They call themselves "Old Crows" and they came to Washington to discuss war.

Not the wars of blind killing, with bombs and whining bullets, but the wars of evasion and stealth fought with black boxes and electronic impulses. Wars of technology.

They are experts in electronic warfare, or EW as they call it, and they were here this week at the Washington Hilton for their 16th annual convention. And despite the military flavor of the gathering -- the members' firms do big business with the Pentagon, to the tune of $1.5 billion yearly -- the Crows do not see themselves as engineers of death.

"This is not a hostile group," says Crows president Tony Brees of Florida. Electronic warfare is not hostile.We don't kill anybody, sterilize anybody or destroy anybody's brains."

What they do, they agree, is revel in expensive, sophisticated gadgetry, an occupation they proudly trace back nearly 40 years.

Their name, the Old Crows boast, derives from World War II, when electronic warfare was in its infancy. Allied bomber aircraft in Europe had escort aircraft equipped with radio transmitters that jammed German radar. The jammer planes went by the code name, "Raven," later changed to "Crow."

Not surprisingly, most of the founding members of the Old Crows have military backgrounds -- usually with the Air Force. The Defense Department sponsors the Old Crow electronic warfare trade fair each year and this year, provided them with auditorium space at Andrews Air Force base so they could conduct "technical" meetings and displays.

"Technical" turns out to mean that a government security clearance is required to attend.

"Everybody here has a background that requires a high-level security clearance," said William Jardine, a business development manager for Eldyme, Inc. of Fairfax. "This is a very close-knit group - - in fact, It's a little incestuous."

All week they talked in baffling, quasi-mathematical codes. Phrases like "the increasingly pervasive influence of EW and C-cubed CM on combat effectiveness" came to their lips with ease.

Lapel buttons succinctly stated: "F16 Goes Internal with Loral Raport ECM."

They held classified seminars on such subjects as "The Electronic Target Environment," "Warsaw Pact Electro-Optical Threats," "Terrain Bounce Jamming," and "Multi-Discriminant Clutter Suppression Techniques for IR Search Sets."

"In the old days, we called it radio CM and after that, radar ECM," said Mel Marcus, an Old Crow from Northridge, Calif. "Then people got into countermeasures and we called it ECCM. Then they countered our countermeasurers and the whole thing got so complicated that we just called it electronic warfare."

"I am tired of this Dr. Strangelove stuff," said Harry F. Eustace. Eustace is publisher of the EW trade magazine, "Defense Electronics," not to be confused with "Electronic Defense," another of the industry's bibles.
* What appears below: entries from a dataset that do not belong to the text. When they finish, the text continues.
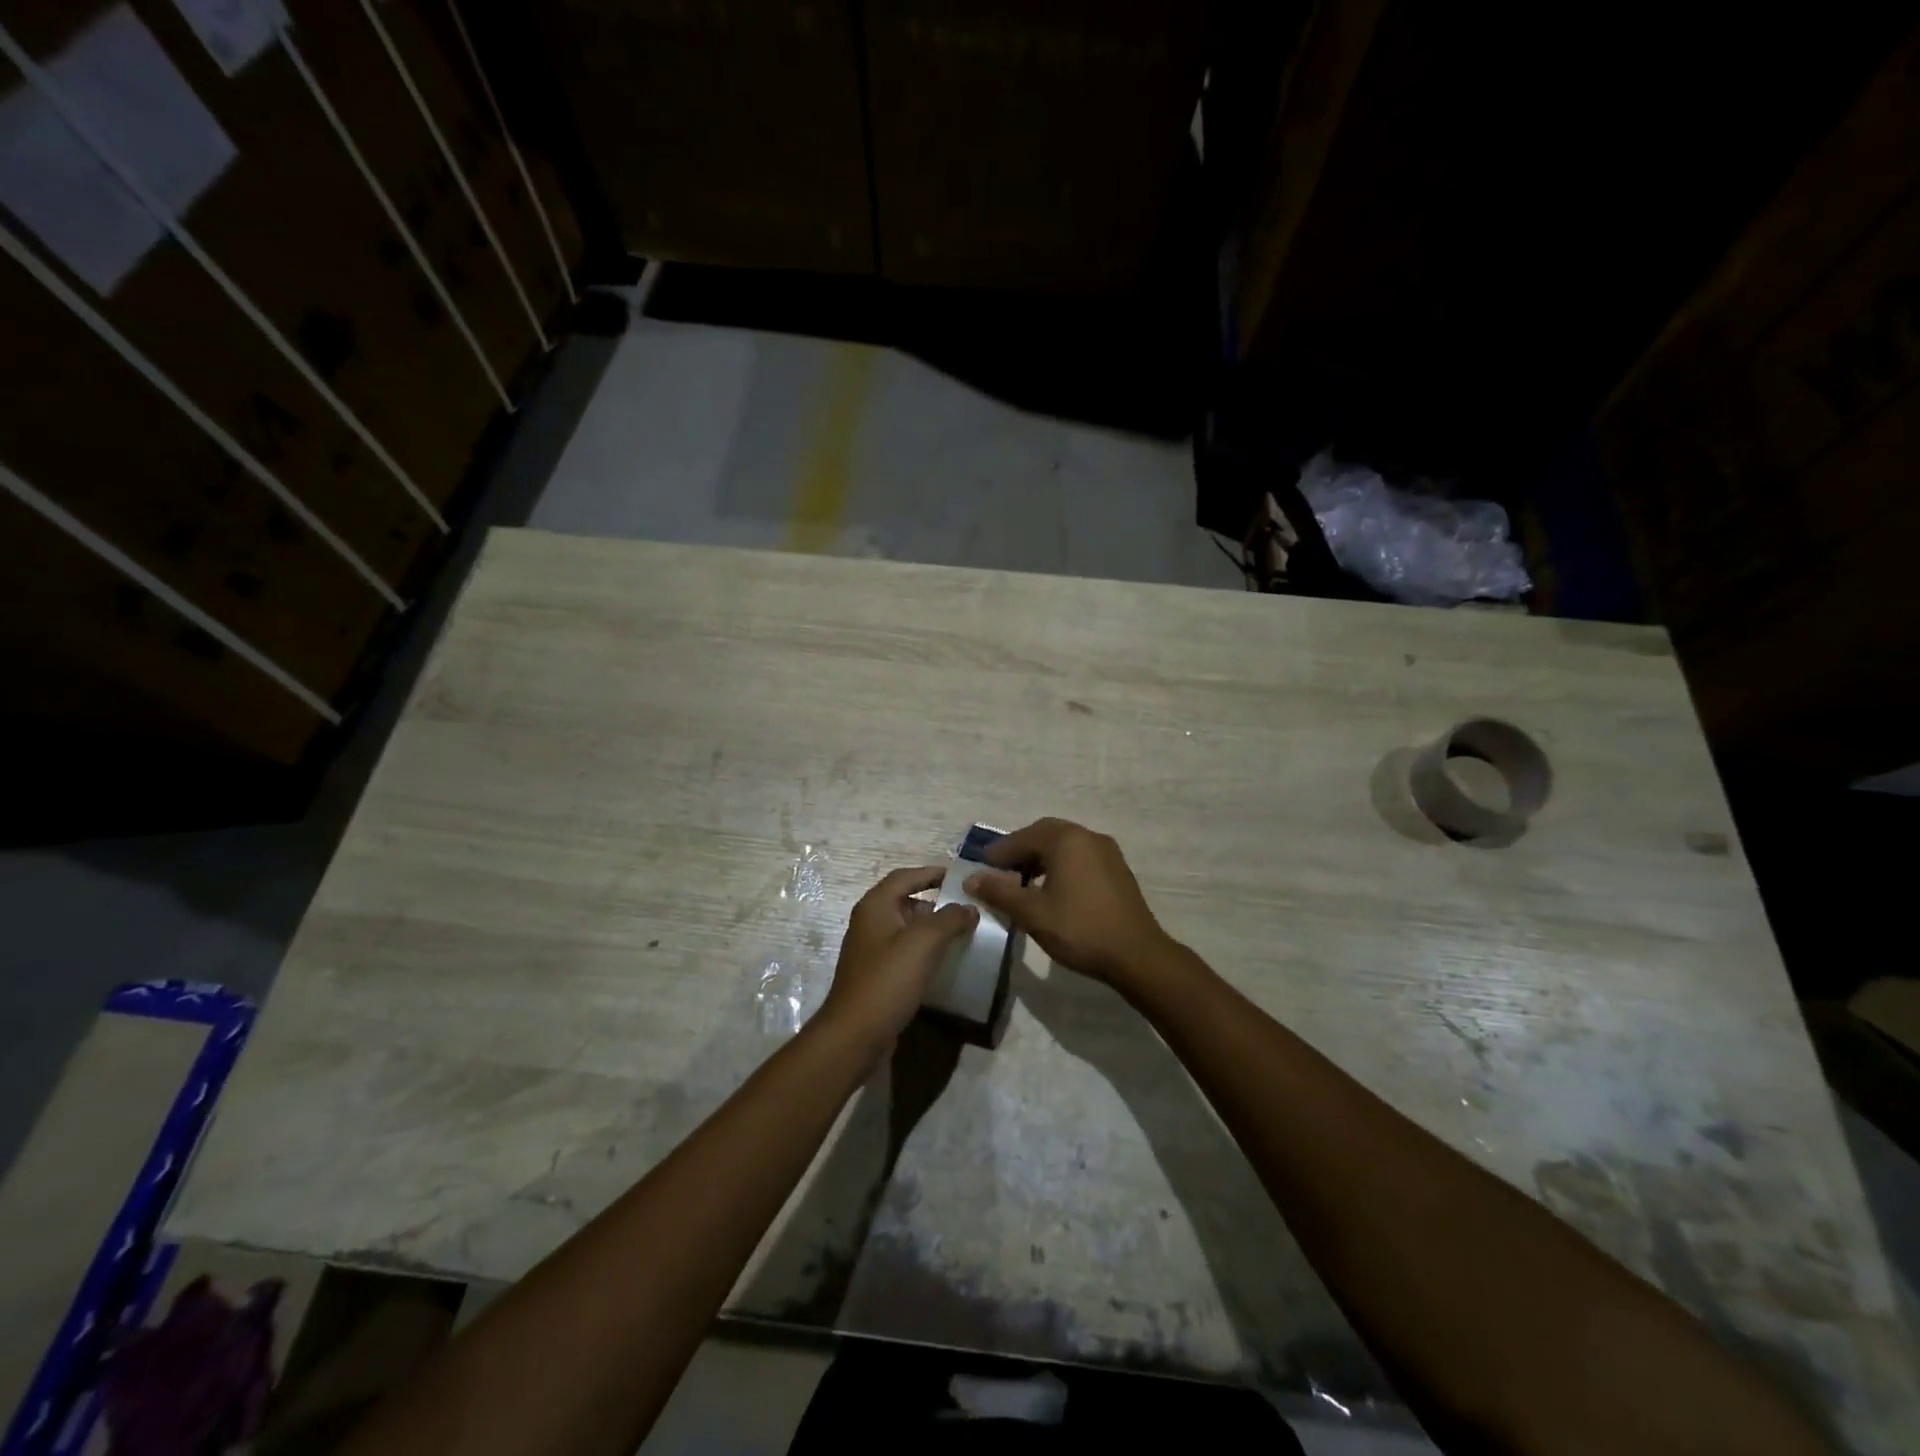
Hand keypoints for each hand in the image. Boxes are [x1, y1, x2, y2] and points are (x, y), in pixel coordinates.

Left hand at [818, 866, 977, 1058]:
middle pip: (906, 900)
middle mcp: (870, 922)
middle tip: (968, 906)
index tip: (961, 877)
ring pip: (907, 928)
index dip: (932, 873)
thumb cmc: (887, 980)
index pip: (906, 876)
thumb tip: (969, 908)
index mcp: (875, 906)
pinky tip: (946, 961)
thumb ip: (949, 919)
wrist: (855, 1035)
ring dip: (933, 927)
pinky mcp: (878, 975)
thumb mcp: (923, 942)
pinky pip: (906, 952)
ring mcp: (872, 950)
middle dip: (937, 901)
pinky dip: (926, 950)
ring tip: (964, 932)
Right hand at [964, 818, 1175, 988]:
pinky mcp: (1117, 868)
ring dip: (1041, 857)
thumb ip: (999, 892)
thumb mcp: (1032, 913)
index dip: (999, 852)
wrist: (1136, 955)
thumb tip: (971, 878)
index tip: (981, 868)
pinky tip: (1053, 889)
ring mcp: (1106, 851)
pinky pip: (1080, 856)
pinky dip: (1061, 864)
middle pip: (1045, 834)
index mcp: (1066, 840)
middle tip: (1001, 872)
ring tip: (1023, 883)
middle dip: (1021, 850)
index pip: (1023, 837)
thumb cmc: (1080, 930)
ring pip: (1065, 844)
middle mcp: (1087, 836)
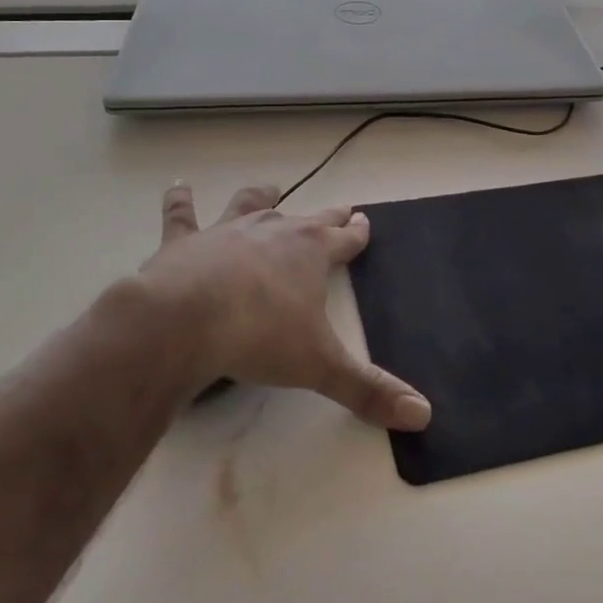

"Last year, we had a guy here who called us an arms bazaar in print. I resent that," Eustace said as he looked around at the awesome array of technological glitter that makes up the unclassified exhibits.

It was not so much an amrs bazaar as an electronic warfare fair.

The Old Crows strolled among booths, eating popcorn and listening to salemen give sprightly, "media-oriented" pitches. They watched microwave machines weave mesmeric patterns and looked at intricate versions of what, for all the world, look like model airplanes.

Later in the day, they thronged to the center of the exhibition floor, pressed toward the bar surrounded by model missiles and then went to drink underneath a radar dish antenna.

The association insignia -- a little black crow whose claw emits electronic rays -- was everywhere. It was worked into all the displays and was used to represent all 44 national chapters ("roosts") and those of "NATO and other friendly nations."

There were Crow coffee mugs, Crow decals and Crow rugs. Founding members' pockets jingled with Old Crow decals and Crow rugs. Founding [TEXT OMITTED FROM SOURCE] tions were emblazoned with the Crow.

Survivability is among the Old Crows' most precious words, one of their most deeply help concepts. It's what makes electronic warfare different. It's what makes their life worthwhile.

"EW is the ability to survive all those missiles shooting at you," said one Boeing engineer, his eyes sweeping around the room as if one might be pointed at him right now.

"A lot of guys standing in this room today wouldn't be here today if we hadn't improved the survivability ratio said Jerry Sessler, vice president of the Sanders Corp. of Nashua, N.H. and one of the industry's giants.

"The whole battlefield is electronic now. The Israelis know this," he continued. "During the Yom Kippur War, they tested out a lot of EW concepts. Without EW, that war might have turned out differently."

But survivability seems to be a personal concern as well out on the leading edge of technology.

"Technology is moving ahead at such a rapid rate, you have to get out of engineering," said one man who started out as a engineer but is now involved in marketing for ITT's aero-space-optical division.

Otherwise, he said sadly, "You become obsolete."